Granted, this was way back in the sixties and seventies, when nobody talked about bipolar disorder at the dinner table. Nobody talked about mental illness, period, so I can excuse my parents’ ignorance, but that doesn’t mean that I don’t regret it. Study after study has demonstrated that early intervention can make a world of difference in the course of the disease, delaying full-blown onset and minimizing the severity of episodes.
Today’s parents have the luxury of television ads, billboards and magazines touting the latest pharmaceutical fixes for bipolar disorder. There are wonderful Internet organizations like the Child and Adolescent Bipolar Foundation and The Bipolar Child, which exist to educate the public about childhood bipolar disorder. But mostly what a parent needs to do is what a parent does most naturally: watch your child carefully.
Symptoms of depression are well-known to most of us and not so different in children: lethargy, lack of energy, feelings of extreme sadness and hopelessness. Symptoms of mania are somewhat different in children than in bipolar adults. Rather than the classic high-flying manic euphoria, children seem to experience more irritability. They may speak more quickly than usual, their thoughts may seem to race by, and their schemes may be unusually grandiose.
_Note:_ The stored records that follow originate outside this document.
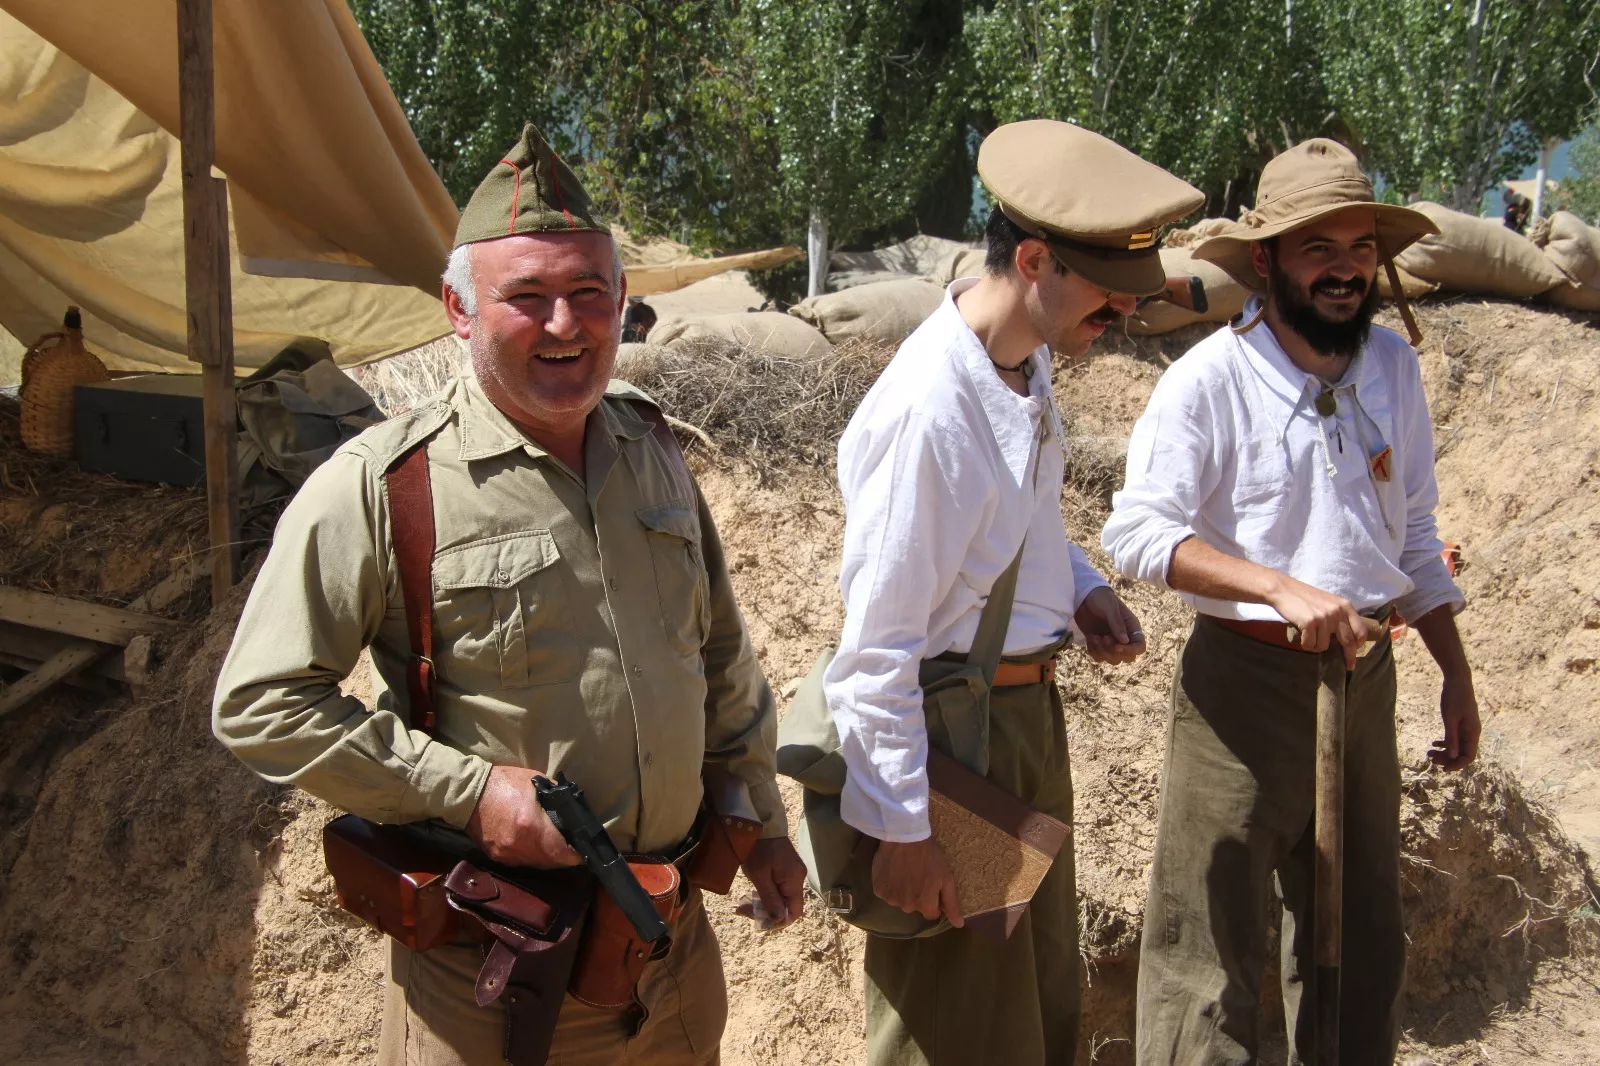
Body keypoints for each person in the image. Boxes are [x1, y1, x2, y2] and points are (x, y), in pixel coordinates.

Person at [212, 123, 806, 1066]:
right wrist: (472, 791)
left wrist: (760, 819)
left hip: (671, 958)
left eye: (587, 292)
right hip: (496, 984)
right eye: (526, 297)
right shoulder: (381, 486)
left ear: (621, 300)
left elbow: (721, 660)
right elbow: (260, 705)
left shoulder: (654, 454)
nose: (566, 325)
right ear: (458, 306)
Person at [822, 119, 1204, 1066]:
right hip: (954, 742)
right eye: (1106, 308)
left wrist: (1078, 588)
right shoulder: (931, 413)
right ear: (1033, 259)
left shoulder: (1019, 361)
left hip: (1017, 729)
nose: (1112, 329)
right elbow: (876, 643)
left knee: (1029, 1004)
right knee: (953, 1027)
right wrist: (903, 828)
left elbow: (1019, 522)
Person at [1101, 138, 1480, 1064]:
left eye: (1358, 247)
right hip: (1242, 691)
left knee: (1359, 935)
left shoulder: (1390, 368)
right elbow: (1137, 534)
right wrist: (1276, 586)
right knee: (1207, 945)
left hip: (1365, 679)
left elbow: (1416, 535)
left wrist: (1455, 675)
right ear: (1266, 260)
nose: (1344, 268)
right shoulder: (1208, 381)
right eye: (1319, 248)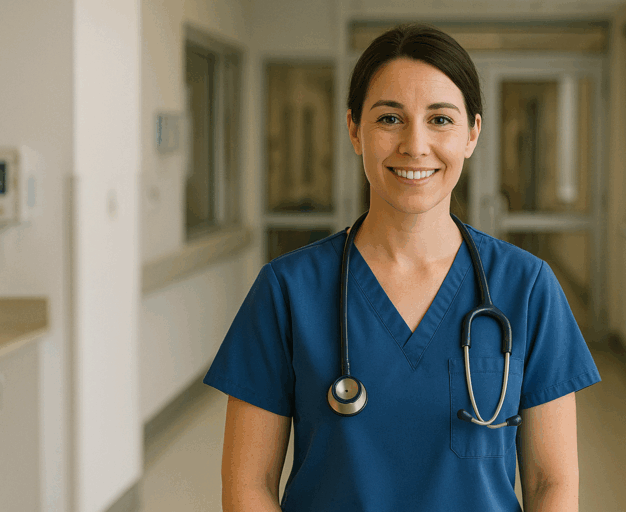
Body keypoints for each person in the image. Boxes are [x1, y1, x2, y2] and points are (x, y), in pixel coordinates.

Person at [204, 23, 601, 511]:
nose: (415, 145)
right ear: (355, 130)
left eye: (440, 119)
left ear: (472, 133)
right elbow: (249, 484)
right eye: (390, 118)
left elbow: (551, 484)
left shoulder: (527, 288)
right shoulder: (287, 291)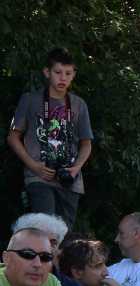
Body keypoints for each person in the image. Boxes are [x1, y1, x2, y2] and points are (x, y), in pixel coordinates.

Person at [7, 48, 93, 227]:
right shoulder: (29, 100)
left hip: (69, 180)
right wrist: (34, 166)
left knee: (63, 234)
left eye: (68, 73)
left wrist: (76, 168)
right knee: (45, 228)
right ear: (47, 72)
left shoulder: (79, 104)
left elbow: (86, 143)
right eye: (58, 72)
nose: (63, 78)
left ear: (74, 75)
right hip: (39, 177)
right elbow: (13, 137)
What’s key, however, is a pattern of instability. Does your child repeatedly have ups and downs, accompanied by swings not just in his mood but in his appetite and sleep habits? At first, this might be a little hard to spot, because unlike adults with bipolar disorder, children are more likely to have “rapid cycling,” where they veer from mood to mood very quickly, even in the course of a single day. To keep track of mood cycling, I’m a big proponent of the old-fashioned mood chart that hangs on the refrigerator door (but of course, there’s also an app for mood-tracking too).
The fact that your child only acts out at home and doesn’t seem to get into any trouble in school may be irrelevant. This is a quite frequent phenomenon, maddening for parents but not at unusual. So don’t let your child’s good grades or academic equanimity lull you into complacency. Don’t be blinded by the facade, as my parents were.